Several hundred people gathered in London, Ontario on Saturday to pay homage to a Muslim family deliberately mowed down by the driver of a pick-up truck, in an attack that has shocked Canadians and which Prime Minister Justin Trudeau denounced as "terrorist."
Four members of the Afzaal family -- a man and his wife, their teenage daughter and his mother -- were out for a walk in their London neighborhood Sunday when a 20-year-old man in a black pickup truck drove into them on purpose, according to authorities.
A fifth family member, a nine-year-old boy, was seriously injured.
On Saturday, hundreds of people filled a large parking lot and a football field next to the London Islamic center, where a private ceremony was held, to join in a public remembrance around the family's four caskets, each covered with a Canadian flag.
"The very fact that their coffins are draped in the beautiful Canadian flag is a testimony of the fact that the entire Canadian nation stands with them," Pakistan's ambassador to Canada, Raza Bashir Tarar, told the crowd.
The ceremony, with brief remarks and prayers, was broadcast live on major Canadian networks.
"We are not alone in our grief," said Ali Islam, an uncle of Madiha Salman, one of the victims. He stressed that the outpouring of support "has been the first step towards finding a way to heal."
"We realized that our extended family was much larger than we could have ever imagined."
Another speaker at the event, Sajid Ali Mohamed, noted that the attack on the Muslim family has been described as terrorism, instead of being blamed on mental illness.
"If it's not a turning point, at least it's a nudge in the right direction," he said.

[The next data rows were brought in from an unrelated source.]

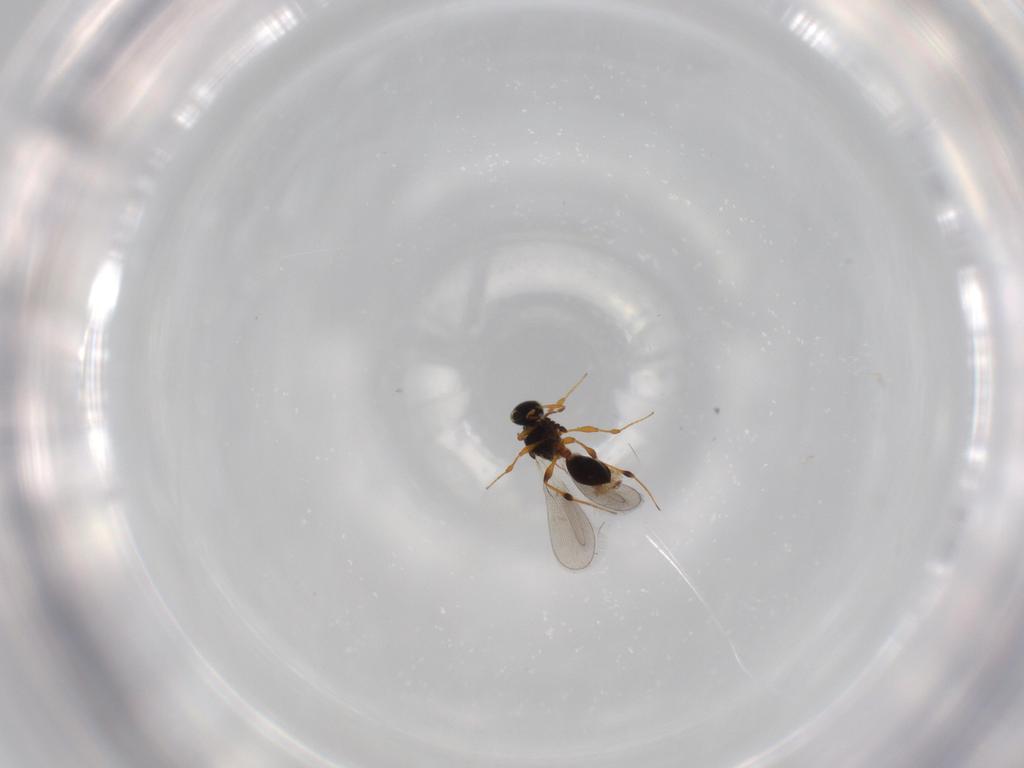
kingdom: Animalia
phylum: Arthropoda
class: Insecta
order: Hymenoptera
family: Platygastridae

The funeral cortege then headed to a cemetery -- as people lined the route in a show of solidarity -- for the private burial of Salman Afzaal, 46, his wife Madiha, 44, their daughter Yumna, 15 and Salman's mother Talat, 74.
Many people wore either green ribbons, in support of the Muslim community, or mauve ones, Yumna's favorite color.

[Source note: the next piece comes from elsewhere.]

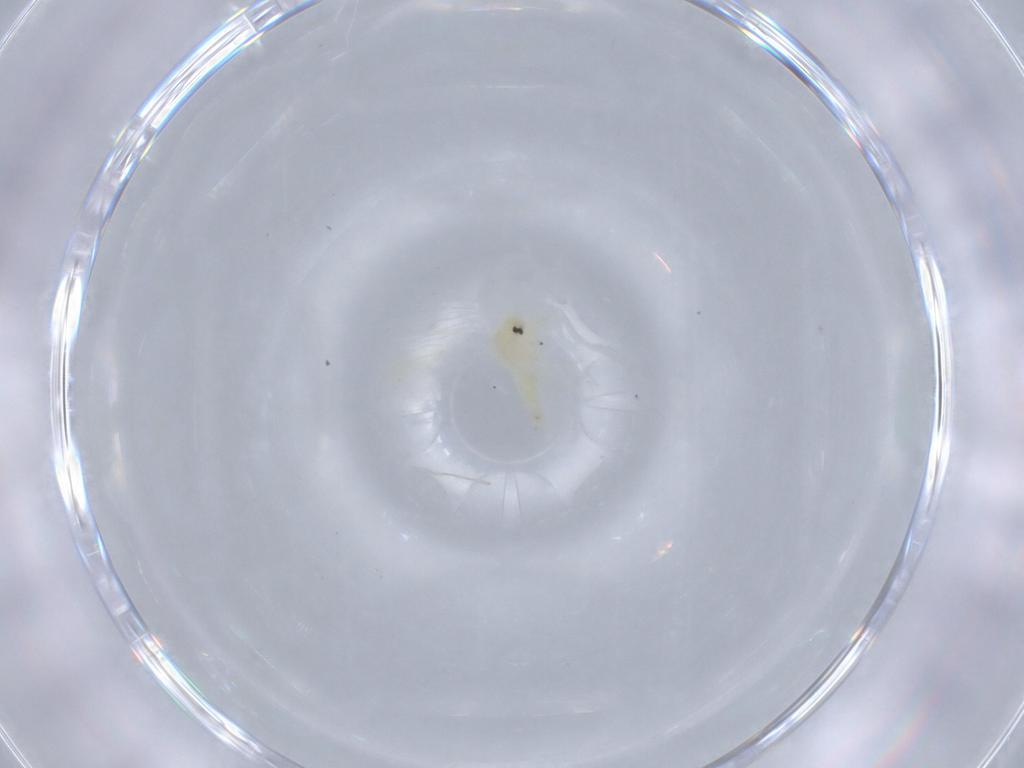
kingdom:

The attack has badly shaken the Muslim community and other Canadians as well.
Numerous vigils and solemn commemorations have taken place across Canada in recent days.
On Friday, several thousand people joined in an ecumenical walk through the streets of London, which is home to some 30,000 Muslims.
Many bore posters reading "We are all human" or "Hate kills."
People also paid homage Friday in Quebec City, where a January 2017 mosque shooting claimed six lives.
The latest attack has fueled debate about the prevalence of Islamophobia in Canada and, within the Muslim community heightened fears that outward signs of religious affiliation can make a person a target.
In an interview with the CBC network, Pakistani Prime Minister Imran Khan said the attack had shocked people across Pakistan.
He called on the international community to take action against "hate websites which create hatred amongst human beings."
"Some international leaders, or leaders in the Western countries, actually don't understand this phenomenon," he added in excerpts of the interview released ahead of its broadcast on Sunday.
Twenty-year-old Nathaniel Veltman, who has no criminal record and no known link to any extremist group, has been charged in the attack with four counts of first-degree murder and one of attempted murder.
Police say the attack was planned and motivated by hatred, and have not ruled out adding terrorism-related charges.
Trudeau has promised to step up the fight against extremist groups.
Following the attack, Canadian deputies adopted a nonbinding resolution, introduced by the left-leaning New Democratic Party, calling for a national summit on Islamophobia this summer -- as many Canadian Muslim organizations have demanded.